Wells Fargo Bank to Benefit from Better Credit

Wells Fargo Bank to Benefit from Better Credit

Wells Fargo, the largest market capitalization of Bank of America, recorded a 14% growth in net income in the first quarter of 5.9 billion, exceeding the expected improvement, helped offset the reduction in the credit quality of the mortgage bank.
America's largest home loan increased by one half of its three -game winning streak and a record quarterly profit, $ 5.1 billion higher than analyst expectations. The bank reported earnings per share of $ 1.05, much higher than the estimated 96 cents.

The results of the bank, which provides a strong U.S. housing market and economic recovery gauges, reflecting the economic slowdown has prompted banks to cut mortgage banking thousands of jobs in the United States. With rising interest rates, reduce customer choice to refinance mortgages.

“The headline numbers look great, but there are a few things in there that help support a profitable, “Portales Partners analyst Jennifer Thompson said.
Revenue also flattered to improve the performance of a $ 500 million credit loan loss reserve release. Last quarter, the Bank issued $ 600 million from its allowance for doubtful accounts. Tim Sloan, chief financial officer, said that the release rate will decline, but it will continue to happen.

“Credit strong performance in the first quarter was a loss is still at historically low levels, non-performing assets continued to decline, we continue to originate quality loans, “Chief Risk Officer Mike Loughlin said.

Revenue fell 3.4%, from $ 21.3 billion $ 20.6 billion a year ago, Bank of America to improve cross- industry analyst broader decline in concern "because they released next week. JP Morgan reported earlier Friday 8% decline in revenue.
"This is just the first shot across the bow that we will see an increase in revenue related to weak banks," Ms. Thompson said.
She pointed out that the total revenue in the stock and bond investment banks nearly $ 1 billion, and $ 423 m tax benefits in the country report. When combined, these two items contributed 20 cents to earnings per share, she estimates.

The bank reports its community banking business grew 31%, to approximately $ 3.8 billion in net income - its largest division - but 15 percent of its wholesale banking business in a slump, as it lost market share in investment banking.
Mortgage banks, community banks fall into the division, see Non-interest income decreased to $ 1.5 billion, 46 percent decline from a year earlier. Mortgage collapse to $ 36 billion, representing 67% of the decline.

"There is frankly more cash buyers today, said the truth, " John Stumpf, Chairman, Chief Executive Officer and Wells Fargo said.
In housing loans, the share of new purchases increased to 66% , because the refinancing slowed , reversing the trend of last year.

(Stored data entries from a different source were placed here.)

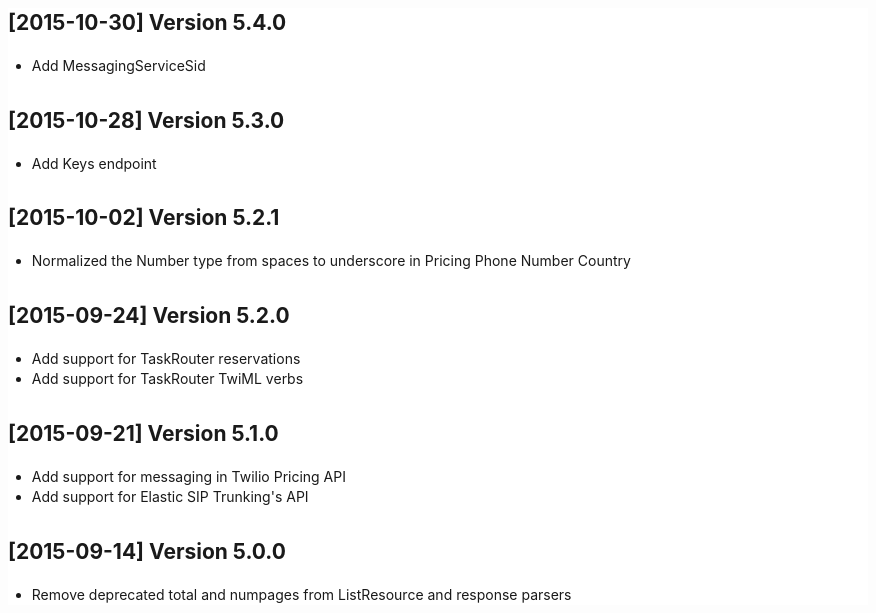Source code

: 
[2015-10-30] Version 5.4.0
--------------------------
- Add MessagingServiceSid


[2015-10-28] Version 5.3.0
--------------------------
- Add Keys endpoint


[2015-10-02] Version 5.2.1
--------------------------
- Normalized the Number type from spaces to underscore in Pricing Phone Number Country


[2015-09-24] Version 5.2.0
--------------------------
- Add support for TaskRouter reservations
- Add support for TaskRouter TwiML verbs


[2015-09-21] Version 5.1.0
--------------------------
- Add support for messaging in Twilio Pricing API
- Add support for Elastic SIP Trunking's API


[2015-09-14] Version 5.0.0
--------------------------
- Remove deprecated total and numpages from ListResource and response parsers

The bank also announced 1,100 job cuts in the first quarter of businesses.

"This is a more normalized market,” Sloan said. "We are very optimistic that we are entering the spring selling season, we think it will be mainly driven by the purchase money market which is just in the mortgage market has become accustomed to the decline in refinancing challenge for everyone ."

The bank’s net interest margin - a key performance indicator - fell by 7 basis points, to 3.4% of the lower float income, deposit growth and liquidity.
Wells Fargo shares rose 0.8 percent to $ 48.08, for a broader sell-off after the Bank of America shares; JP Morgan Chase revealed poor fixed-income trading.

Mr. Sloan said the bank is expected to return more than $ 11.4 billion to shareholders last year, this year, including dividends and buybacks.